Das Finanzamt wies die Einsprüche als unbegründet zurück. Bis auf den vernarbenden Haarausfall sei davon auszugehen, dass die Transplantationen kosmetischen Zwecken gedient hätten. Die bloße Aufstellung der Behandlungsfälle, in denen der Steuerpflichtige selbst die medizinische Notwendigkeit der Haarwurzeltransplantationen bescheinige, reiche als Nachweis nicht aus.

Heilbehandlung muss nicht zwingend heilen

Das Finanzgericht folgte überwiegend dem Finanzamt. Gegen diese Entscheidung legte der Arzt Revision beim BFH ein. Der BFH sah den Sachverhalt differenziert. Das Finanzgericht habe zu Unrecht angenommen, eine Behandlung setze voraus, dass auf die Ursachen einer Krankheit eingewirkt werde. Ausreichend sei es, wenn die Krankheitsfolgen durch Linderung von Schmerzen und Beschwerden abgeschwächt oder körperliche Mängel umgangen oder kompensiert würden. Nach EU-Rechtsprechung scheide eine Steuerbefreiung nur dann aus, wenn der Eingriff zu rein kosmetischen Zwecken erfolge. Das gilt insbesondere für Leistungen, die lediglich den allgemeinen Gesundheitszustand verbessern oder das allgemeine Wohlbefinden steigern sollen.

Das Finanzgericht habe zu Unrecht den Transplantationen pauschal den therapeutischen Zweck abgesprochen und nicht hinreichend geprüft, inwieweit es sich bei den verschiedenen behandelten Formen des Haarausfalls um einen behandlungsbedürftigen Zustand handelt. Damit hat das Finanzgericht ein zu enges Verständnis des therapeutischen Zwecks zugrunde gelegt.

Es kommt auf den Einzelfall an

Ästhetische Behandlungen wie Haartransplantationen kommen als steuerfreie Heilbehandlungen in Betracht, wenn die Leistungen dazu dienen, Personen zu behandeln oder zu heilen, bei denen aufgrund einer Krankheit, Verletzung oder eines angeborenen körperlichen Mangels ein Eingriff ästhetischer Natur erforderlich ist. Die gesundheitlichen Probleme, die zu einer steuerfreien Heilbehandlung führen, können auch psychologischer Art sein. Erfolgt der Eingriff jedoch zu rein kosmetischen Zwecken, reicht dies nicht aus.

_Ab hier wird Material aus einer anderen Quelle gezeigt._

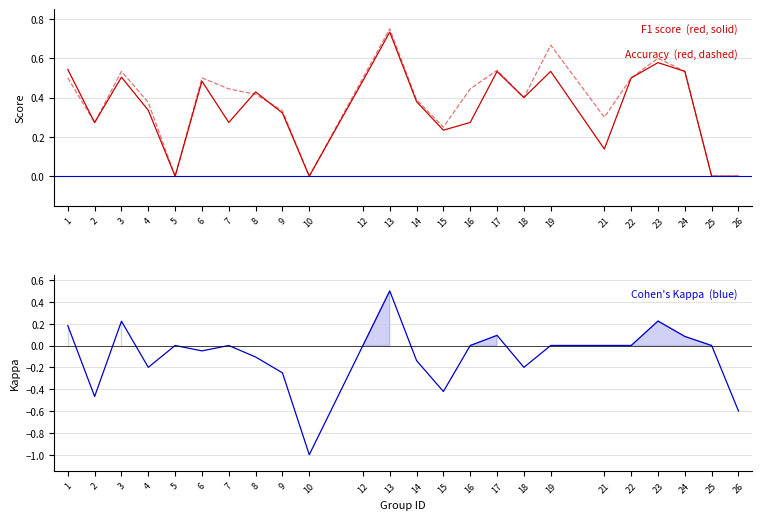

What is the value of the Accuracy point at the 12th from the left?

0.8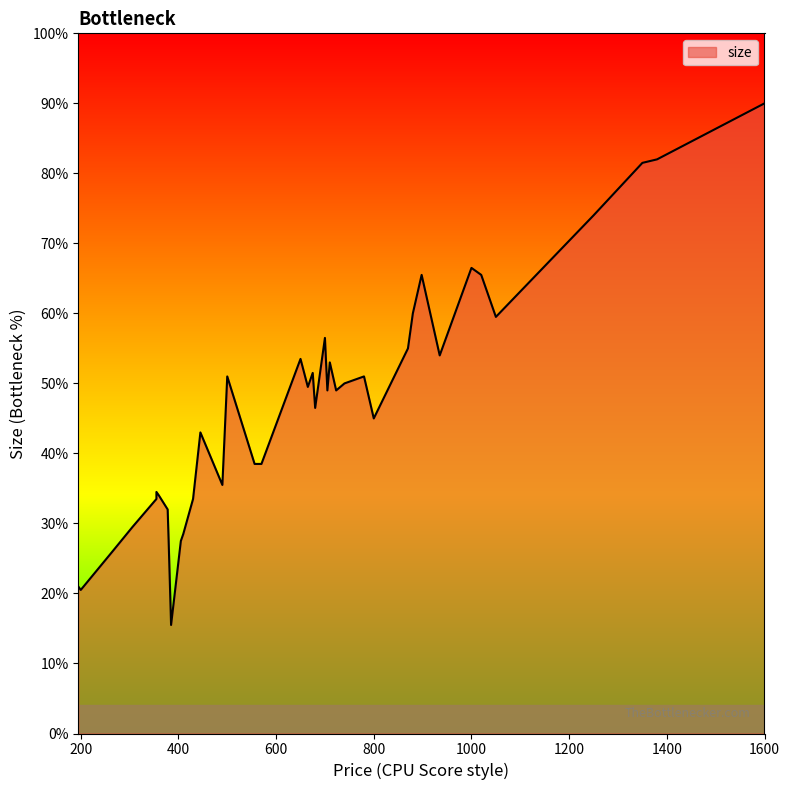

True or false: the data shows 121 at 445.

False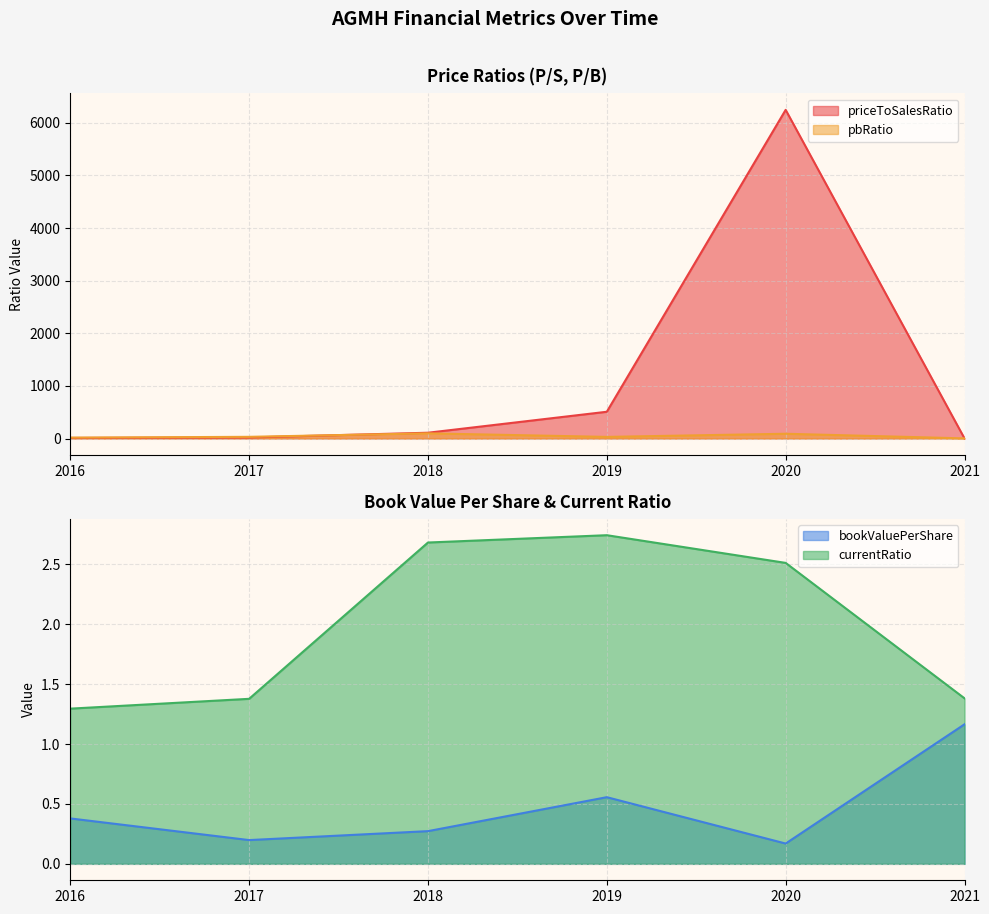

What is the difference between the highest and lowest values at 2016?

16.2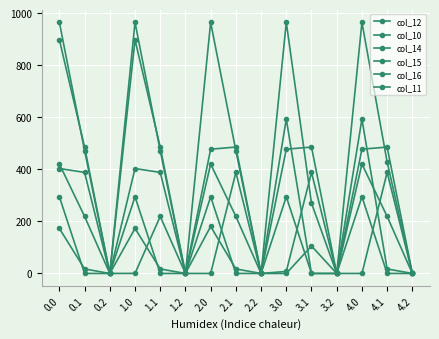

Reading left to right, extract all data points from this chart.

col_12: 0.0=897.2	0.1=485.4	0.2=0.0	1.0=897.2	1.1=485.4	1.2=0.0	2.0=477.2	2.1=485.4	2.2=0.0	3.0=477.2	3.1=485.4	3.2=0.0	4.0=477.2	4.1=485.4	4.2=0.0
col_10: 0.0=403.0	0.1=388.1	0.2=0.0	1.0=403.0	1.1=388.1	1.2=0.0	2.0=0.0	2.1=388.1	2.2=0.0	3.0=7.8	3.1=388.1	3.2=0.0	4.0=0.0	4.1=388.1	4.2=0.0
col_14: 0.0=420.3	0.1=219.2	0.2=0.0	1.0=0.3	1.1=219.2	1.2=0.0	2.0=420.3	2.1=219.2	2.2=0.0	3.0=0.0	3.1=105.5	3.2=0.0	4.0=420.3	4.1=219.2	4.2=0.0
col_15: 0.0=172.8	0.1=17.3	0.2=0.0	1.0=172.8	1.1=17.3	1.2=0.0	2.0=180.6	2.1=17.3	2.2=0.0	3.0=592.8	3.1=0.0	3.2=0.0	4.0=592.8	4.1=17.3	4.2=0.0
col_16: 0.0=294.5	0.1=0.0	0.2=0.0	1.0=294.5	1.1=0.0	1.2=0.0	2.0=294.5	2.1=0.0	2.2=0.0	3.0=294.5	3.1=0.0	3.2=0.0	4.0=294.5	4.1=0.0	4.2=0.0
col_11: 0.0=964.3	0.1=471.7	0.2=0.0	1.0=964.3	1.1=471.7	1.2=0.0	2.0=964.3	2.1=471.7	2.2=0.0	3.0=964.3	3.1=269.8	3.2=0.0	4.0=964.3	4.1=428.1	4.2=0.0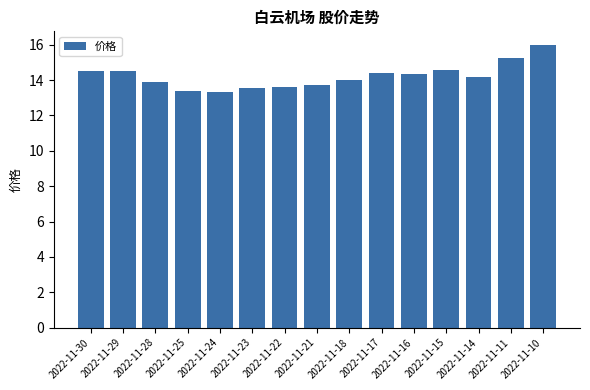

Where does the data first go above 14?

2022-11-30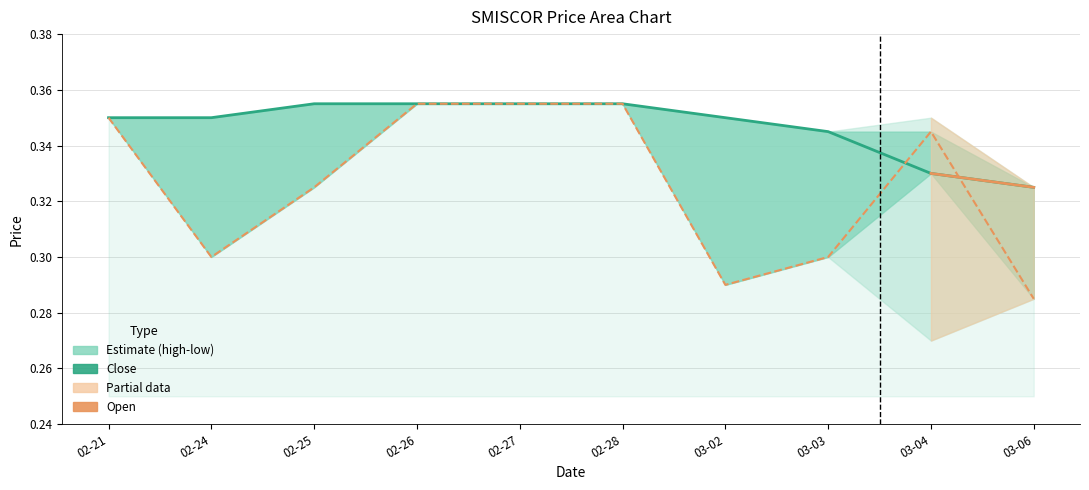

Which series changed the most between 02-21 and 03-04?

close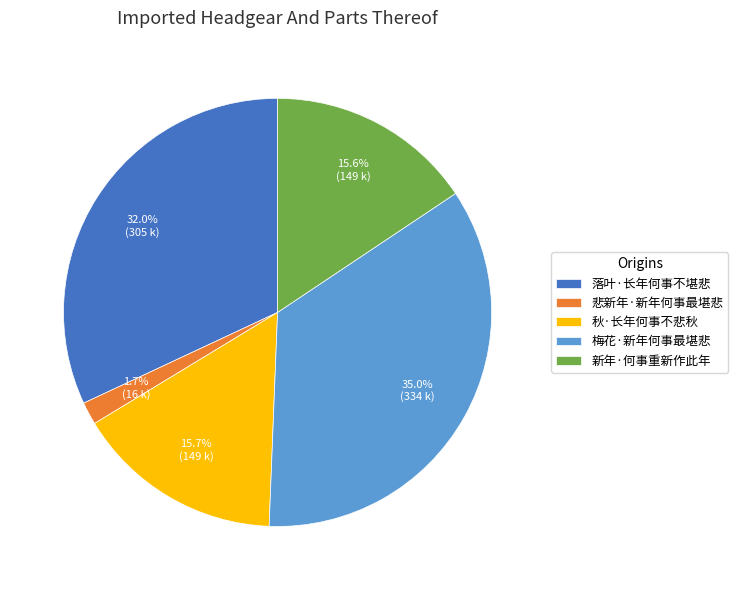

The 新年·何事重新作此年 slice represents 3% of the pie. True or false?

False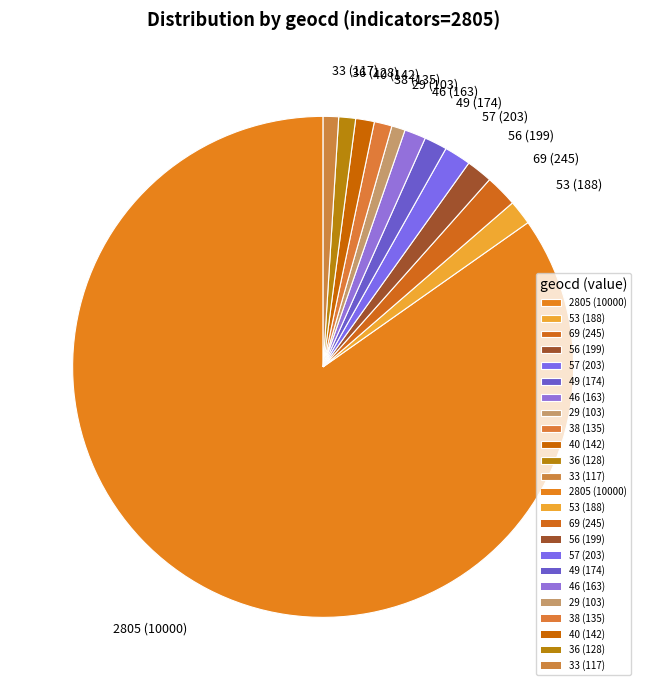

Do 49 and 38 together represent more than half of the pie?

No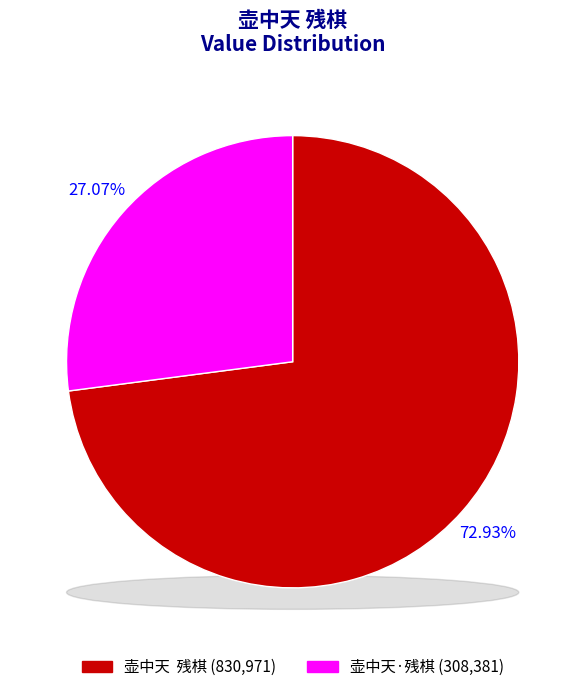

To the nearest percent, what is the combined percentage of 壶中天  残棋 and 壶中天·残棋?

100%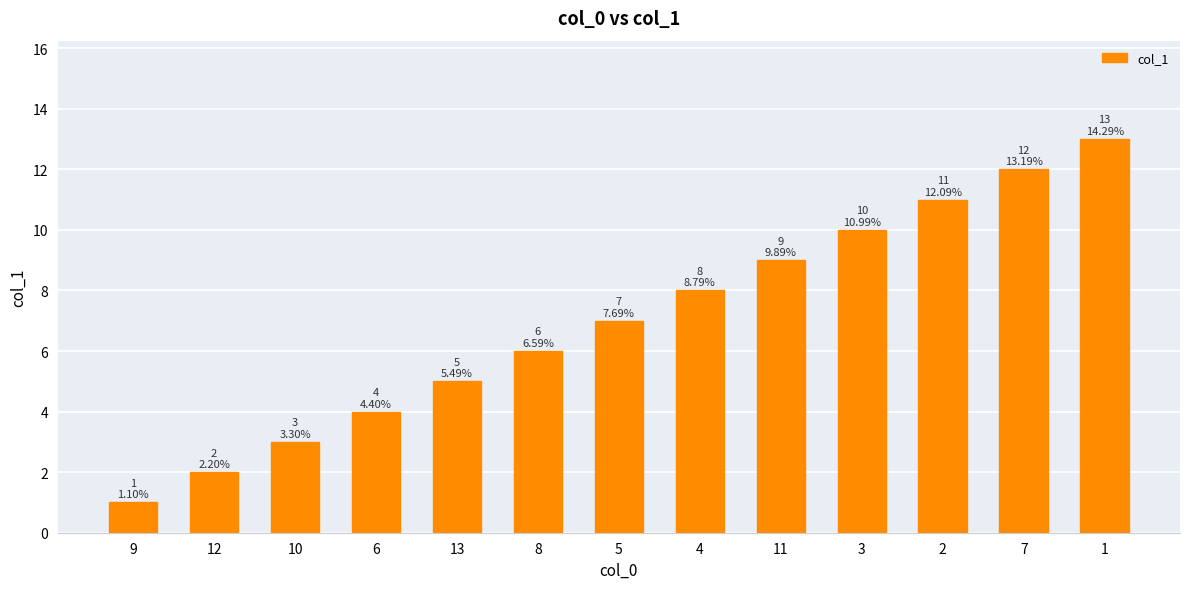

What is the average value?

7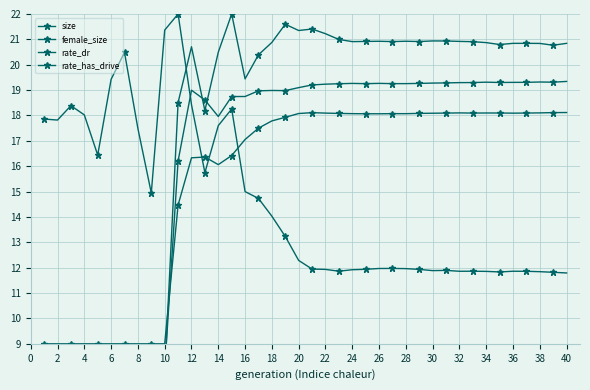

What is the difference between the second highest and second lowest values in the size series?

17.5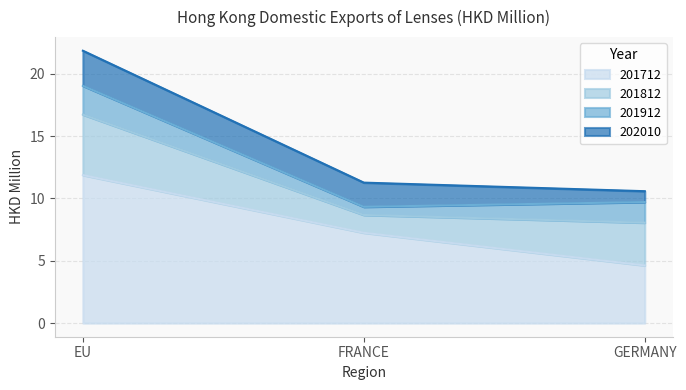

Does the chart display data point markers on the line(s)?

No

Bei ästhetischen Behandlungen, die sowohl Heilbehandlungszwecken als auch kosmetischen Zwecken oder der Verbesserung des allgemeinen Gesundheitszustands dienen können und insofern einem Grenzbereich zuzuordnen sind, liegt nicht in jedem Fall eine Heilbehandlung vor, sondern es kommt auf eine Prüfung anhand der Umstände des Einzelfalls an.

Bescheinigung von medizinischem Fachpersonal notwendig

Da es um die Beurteilung einer medizinischen Frage geht, muss sie von dem entsprechenden Fachpersonal getroffen werden. Die rein subjektive Vorstellung, die der Patient von der Leistung hat, ist als solche für die Beurteilung nicht maßgeblich. Haarausfall kann einen behandlungsbedürftigen Zustand darstellen, wenn der Verlust oder Mangel an Haaren bereits für sich betrachtet Krankheitswert hat, objektiv entstellend wirkt oder zu Folgeerkrankungen führt.

Zu verlangen ist daher eine qualifizierte ärztliche Bescheinigung, die Angaben insbesondere dazu enthalten soll, auf welcher tatsächlichen Grundlage die fachliche Beurteilung erfolgt ist, welche Methode der Tatsachenerhebung angewandt wurde, wie die fachlich-medizinische Beurteilung des Krankheitsbildes (Diagnose) lautet, welchen Schweregrad die Erkrankung aufweist und welche (entstellenden oder psychischen) Folgen sich aus ihr ergeben.

Zu beachten ist dabei auch, dass die Feststellung einer entstellenden Wirkung oder einer psychischen Erkrankung typischerweise nicht durch einen Chirurgen (wie den Steuerpflichtigen), sondern durch einen dafür zuständigen Facharzt erfolgt.

Tipp: Das Finanzgericht muss im vorliegenden Fall noch einmal detailliert prüfen, ob es sich bei einem Teil der Haartransplantationen doch um umsatzsteuerfreie Heilbehandlungsleistungen handelt. Für Ärzte, die ähnliche Leistungen erbringen bedeutet dies, dass eine umfassende Diagnostik zu dokumentieren ist und stets eine qualifizierte ärztliche Bescheinigung eines Facharztes, z. B. eines Facharztes für Psychotherapie oder Dermatologie vorgelegt werden kann.